Pathformer: Multi-scale Transformers with Adaptive Pathways for Time Series Forecasting

Peng Chen,Yingying Zhang,Yunyao Cheng,Yang Shu,Yihang Wang,Qingsong Wen,Bin Yang,Chenjuan Guo
2024-09-15
Abstract:Transformers for time series forecasting mainly model time series from limited or fixed scales, making it challenging to capture different characteristics spanning various scales. We propose Pathformer, a multi-scale Transformer with adaptive pathways. It integrates both temporal resolution and temporal distance for multi-scale modeling. Multi-scale division divides the time series into different temporal resolutions using patches of various sizes. Based on the division of each scale, dual attention is performed over these patches to capture global correlations and local details as temporal dependencies. We further enrich the multi-scale Transformer with adaptive pathways, which adaptively adjust the multi-scale modeling process based on the varying temporal dynamics of the input, improving the accuracy and generalization of Pathformer. Extensive experiments on eleven real-world datasets demonstrate that Pathformer not only achieves state-of-the-art performance by surpassing all current models but also exhibits stronger generalization abilities under various transfer scenarios. The code is made available at <a class="link-external link-https" href="https://github.com/decisionintelligence/pathformer" rel="external noopener nofollow">this https URL</a>.
Machine Learning
What problem does this paper attempt to address?

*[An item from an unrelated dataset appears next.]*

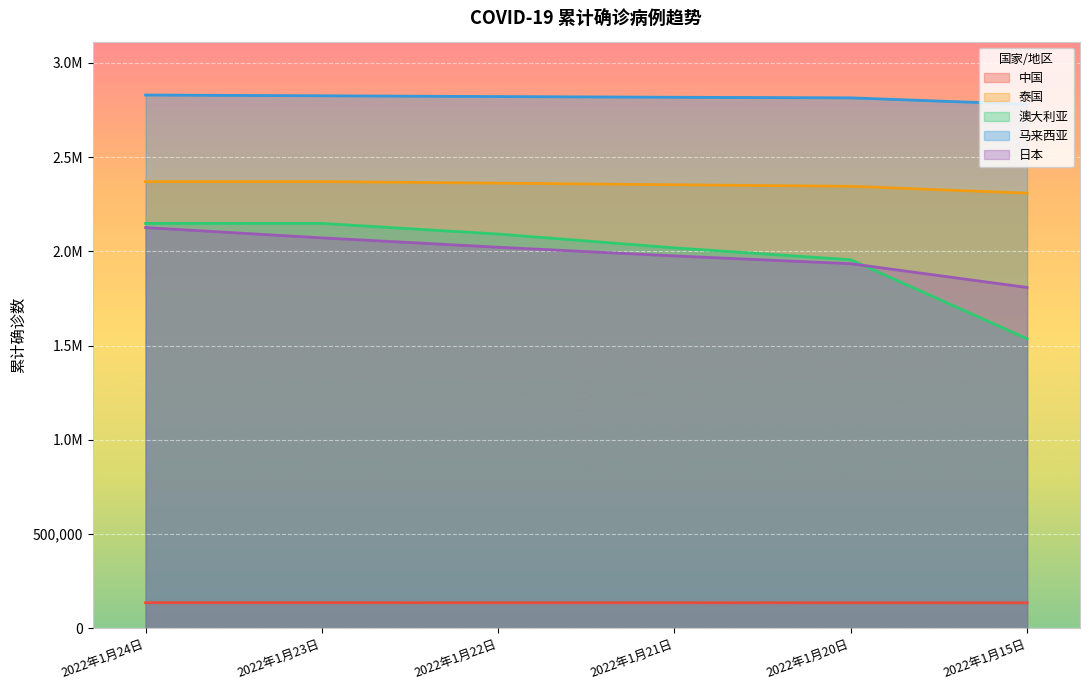

What is the average value of the 澳大利亚 series?

1983086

The problem that this paper attempts to solve is that in time - series prediction, existing Transformer models mainly model time - series from limited or fixed scales and it is difficult to capture features across different scales. Specifically, the paper points out that two main challenges limit the multi - scale modeling effect of Transformer in time - series prediction: 1. **Incompleteness of multi - scale modeling**: Merely changing the time resolution cannot explicitly and efficiently emphasize time - dependent relationships in different ranges. Although considering different time distances can model dependent relationships in different ranges (such as global and local correlations), these distances are affected by data partitioning and are incomplete from the perspective of a single time - resolution. 2. **Fixed multi - scale modeling process**: Different time - series may prefer different scales according to their specific time characteristics and dynamics. The fixed multi - scale modeling method uses the same scale for all data, which hinders the grasping of the key patterns of each time - series. Manual tuning of the optimal scale is both time - consuming and difficult to achieve. To solve these problems, the paper proposes **Pathformer**, which is a multi - scale Transformer model with an adaptive path. Pathformer addresses the above challenges in the following ways: - **Multi - scale Transformer block**: It combines the two perspectives of time resolution and time distance. Through multi - scale partitioning, the time - series is divided into fragments of different sizes, and a dual - attention mechanism (including intra - slice attention and inter - slice attention) is carried out based on the partitioning of each scale to capture time - dependent relationships. - **Adaptive path**: A multi - scale router is introduced to adaptively select specific fragment partition sizes and subsequent dual - attention mechanisms according to the input data, controlling the extraction of multi - scale features. The router works in coordination with the aggregator to combine multi - scale features through weighted aggregation. Through these designs, Pathformer not only achieves state - of - the - art prediction performance on multiple real - world datasets but also shows stronger generalization ability in various transfer scenarios.